How the 90% capacity audit works

  1. Evaluation phase: The evaluation script is intentionally minimal. It calls exit 1, which marks the endpoint as non-compliant and triggers the remediation script on every policy run. That pattern turns the Worklet into a recurring audit, and it lets you schedule the monitor on the same cadence as your other compliance Worklets.

  2. Remediation phase: The remediation script runs df -H and pipes the output through grep -vE "/snap|^Filesystem|tmpfs|cdrom" to drop the header row and non-storage mounts. The awk stage prints the use percentage and mount point as two columns. The check_space function reads each line, strips the trailing % with cut, compares the integer to the ALERT variable (90), and writes a timestamped alert with the date, partition, percentage, and hostname for any breach. If no partition breaches the threshold, the function writes "No drives low on space." to the activity log.

Capacity audit requirements

  • Linux endpoint with bash and the GNU coreutils toolchain (RHEL, CentOS, Rocky, Alma, Fedora, Debian, Ubuntu, and other mainstream distributions)

  • Standard utilities df, awk, grep, cut, and date on the endpoint PATH (present by default on every supported distribution)

  • Permission to read mount metadata; the Automox agent runs as root, so no additional configuration is required

  • FixNow enabled for on-demand audits when an admin needs a live capacity snapshot outside the scheduled policy window

  • Optional: edit the ALERT=90 variable at the top of remediation.sh to tighten the threshold for storage-sensitive endpoints (databases, container hosts) or relax it for archive volumes

Expected output after a capacity audit run

On a healthy endpoint, the Automox Activity Log records a single line: "No drives low on space." That line is your green signal for the policy run. On an endpoint with one or more partitions over the threshold, the log contains one alert per offending mount. The alert format is: "Wed Apr 17 09:14:22 UTC 2026 : Running out of space \"/var (94%)\" on server web-03". The hostname, partition, and percentage are all captured, so triage does not require a follow-up SSH session.

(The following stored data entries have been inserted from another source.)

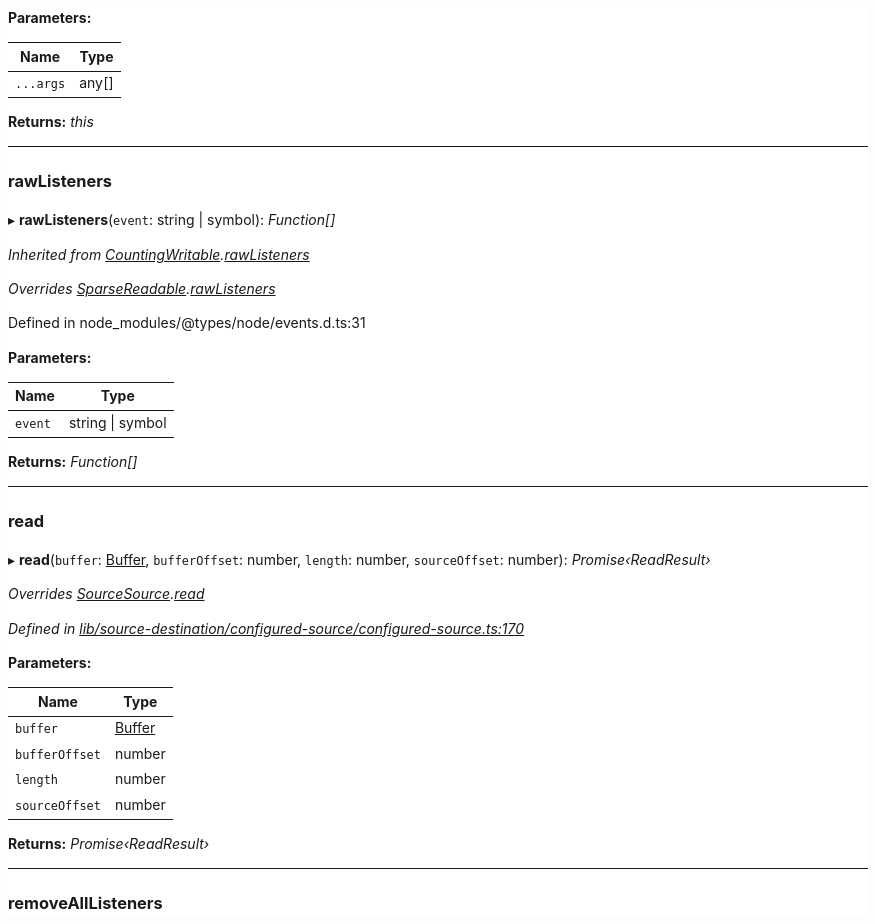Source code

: **Parameters:**

Name | Type |
------ | ------ |
`...args` | any[] |

**Returns:** *this*

___

###  rawListeners

▸ **rawListeners**(`event`: string | symbol): *Function[]*

*Inherited from [CountingWritable](countingwritable.md).[rawListeners](countingwritable.md#rawlisteners)*

*Overrides [SparseReadable](../interfaces/sparsereadable.md).[rawListeners](../interfaces/sparsereadable.md#rawlisteners)*

Defined in node_modules/@types/node/events.d.ts:31

**Parameters:**

Name | Type |
------ | ------ |
`event` | string &#124; symbol |

**Returns:** *Function[]*

___

###  read

▸ **read**(`buffer`: [Buffer](../interfaces/alignedlockablebuffer.md#buffer), `bufferOffset`: number, `length`: number, `sourceOffset`: number): *Promise‹ReadResult›*

*Overrides [SourceSource](sourcesource.md).[read](sourcesource.md#read)*

*Defined in [lib/source-destination/configured-source/configured-source.ts:170](https://github.com/balena-io-modules/etcher-sdk/blob/e52f2f8/lib/source-destination/configured-source/configured-source.ts#L170)*

**Parameters:**

Name | Type |
------ | ------ |
`buffer` | [Buffer](../interfaces/alignedlockablebuffer.md#buffer) |
`bufferOffset` | number |
`length` | number |
`sourceOffset` | number |

**Returns:** *Promise‹ReadResult›*

___

###  removeAllListeners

To validate locally before scheduling the policy, run df -H on a target endpoint and confirm the columns the script reads (use percentage in column 5, mount point in column 6) match your expectations. Run bash remediation.sh directly and confirm the alert format. To exercise the alert path on a healthy endpoint, drop ALERT to a value below the busiest partition's current use, run the script, and check the log line. Reset ALERT to 90 after testing.

Schedule this Worklet on the same cadence as your other compliance checks. A daily run fits most fleets; storage-sensitive hosts can move to every four hours. Aggregate the alert lines across endpoints in the Automox console to spot trends. Watch for hosts that consistently approach 90%, partitions like /var, /tmp, or /var/log that drift first, and build or backup jobs that correlate with capacity spikes. Treat the Worklet output as the leading indicator that lets you clean log retention, archive old data, or expand the volume before a service outage.